昨日土曜日、杉並公会堂にて
演目はコリオラン序曲、死と変容、マーラーの4番。指揮:寺岡清高、アルト独唱:半田美和子
団員は大学オケ出身で働きながら週末に練習している人がメインとのこと。
実はこの翌日の日曜に、以前聴いたことのある上手なアマオケが同じマーラーの4番を演奏する定期演奏会があって、そちらに行く予定だった。それでこの日はドボルザークがメインの別の会に行ってみるつもりだったのだが、日曜は応援している女子サッカーチームの試合を観に行きたくなったので、土曜はもうひとつのマーラー4番を聴きに行くことに変更したわけだ。
前半の二曲では充実の弦楽の厚い和音の響きと、木管トップの良さを堪能。しかし、この日未明にサッカー日本代表対スイス代表の練習試合をテレビで観戦した影響だろう、眠気が邪魔して、かなりおぼろな印象しか残らなかった。
しかしマーラーの4番ではパッと目が覚めた。よーく練習が行き届いていて丁寧な仕上がりの演奏だったと思う。半年に一回の定演ということでじっくり熟成された、こなれた演奏だったのではないだろうか。素晴らしい! 弦楽のパートソロ、ソロともに美しかったし、管楽器のレベルの高さも安定していて素晴らしかった。私には木管に魅せられたけれど、派手に目立つことなくシュアな演奏をした金管群のレベルの高さも半端ではないと思った。アマチュアにありがちな「迫力は大ボリュームで出す」タイプではなく、むしろダイナミックレンジは弱音の方を磨くことで広げていた。指揮者のコントロールも利いていて気持ちの良い演奏だった。

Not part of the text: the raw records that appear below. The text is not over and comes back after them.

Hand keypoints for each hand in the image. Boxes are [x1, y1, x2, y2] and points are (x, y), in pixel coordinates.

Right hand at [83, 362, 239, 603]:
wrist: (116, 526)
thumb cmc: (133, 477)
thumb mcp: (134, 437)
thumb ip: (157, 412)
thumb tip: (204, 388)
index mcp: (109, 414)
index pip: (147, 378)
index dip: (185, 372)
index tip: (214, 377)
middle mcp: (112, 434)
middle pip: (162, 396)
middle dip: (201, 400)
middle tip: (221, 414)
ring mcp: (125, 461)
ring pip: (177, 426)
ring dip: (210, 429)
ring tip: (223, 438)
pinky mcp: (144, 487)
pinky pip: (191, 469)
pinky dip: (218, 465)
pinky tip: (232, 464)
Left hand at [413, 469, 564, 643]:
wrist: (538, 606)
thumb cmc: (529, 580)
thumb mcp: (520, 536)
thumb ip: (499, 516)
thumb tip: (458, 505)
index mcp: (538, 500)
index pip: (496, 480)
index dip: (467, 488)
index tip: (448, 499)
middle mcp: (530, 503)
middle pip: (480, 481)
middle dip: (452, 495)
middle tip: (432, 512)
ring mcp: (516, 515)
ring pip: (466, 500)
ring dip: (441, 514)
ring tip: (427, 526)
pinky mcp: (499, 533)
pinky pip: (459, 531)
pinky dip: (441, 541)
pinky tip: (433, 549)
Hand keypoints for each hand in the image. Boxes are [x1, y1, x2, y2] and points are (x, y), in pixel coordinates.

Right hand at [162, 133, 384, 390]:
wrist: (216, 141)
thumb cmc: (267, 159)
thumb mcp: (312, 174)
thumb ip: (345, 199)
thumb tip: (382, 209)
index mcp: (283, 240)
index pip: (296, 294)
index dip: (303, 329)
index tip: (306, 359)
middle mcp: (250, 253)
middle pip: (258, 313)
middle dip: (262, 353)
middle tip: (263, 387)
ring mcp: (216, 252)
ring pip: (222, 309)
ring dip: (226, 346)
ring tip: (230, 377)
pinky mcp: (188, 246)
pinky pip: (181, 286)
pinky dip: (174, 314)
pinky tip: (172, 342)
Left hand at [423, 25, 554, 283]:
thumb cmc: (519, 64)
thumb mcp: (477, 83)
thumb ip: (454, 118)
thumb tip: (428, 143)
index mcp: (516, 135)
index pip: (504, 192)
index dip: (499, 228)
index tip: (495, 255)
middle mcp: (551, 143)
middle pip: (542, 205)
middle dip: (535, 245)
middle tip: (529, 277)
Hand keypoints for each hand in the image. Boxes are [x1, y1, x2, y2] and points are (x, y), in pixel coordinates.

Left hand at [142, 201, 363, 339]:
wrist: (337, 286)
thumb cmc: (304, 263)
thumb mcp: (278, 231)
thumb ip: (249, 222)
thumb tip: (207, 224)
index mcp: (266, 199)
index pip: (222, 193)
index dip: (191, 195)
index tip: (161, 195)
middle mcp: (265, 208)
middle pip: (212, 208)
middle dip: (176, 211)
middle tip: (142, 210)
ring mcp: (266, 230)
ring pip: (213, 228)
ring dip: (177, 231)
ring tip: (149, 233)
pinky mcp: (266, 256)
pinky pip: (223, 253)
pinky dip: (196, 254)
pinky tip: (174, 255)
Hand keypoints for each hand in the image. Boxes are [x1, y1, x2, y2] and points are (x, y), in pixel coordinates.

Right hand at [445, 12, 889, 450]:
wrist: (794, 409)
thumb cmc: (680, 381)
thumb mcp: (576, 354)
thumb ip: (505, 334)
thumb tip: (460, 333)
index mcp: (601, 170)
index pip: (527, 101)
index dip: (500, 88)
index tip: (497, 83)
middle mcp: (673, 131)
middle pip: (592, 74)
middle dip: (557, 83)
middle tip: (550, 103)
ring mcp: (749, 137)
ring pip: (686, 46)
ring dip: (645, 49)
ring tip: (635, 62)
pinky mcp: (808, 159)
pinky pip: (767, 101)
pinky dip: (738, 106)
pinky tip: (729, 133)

この4番は終楽章がアルトのソロの加わる曲。ベートーベンの第9同様、どこがいいのかさっぱり分からない歌詞であって、指揮者は演奏前のプリトークで前の楽章との繋がりに付いて説明していたけれども、私には馬の耳に念仏であり、素晴らしいマーラーの管弦楽の最終楽章にマーラーの歌曲がポンと置かれているという印象で聴いていた。(もちろん歌の伴奏部分のオーケストレーションは大好きなのだが)
それにしても、こんなに良い気分で帰路に着けたのはありがたかった。一息入れるために立ち寄った喫茶店では、その気分を壊したくないと思い、持ち合わせた本を読むことを断念したほどだった。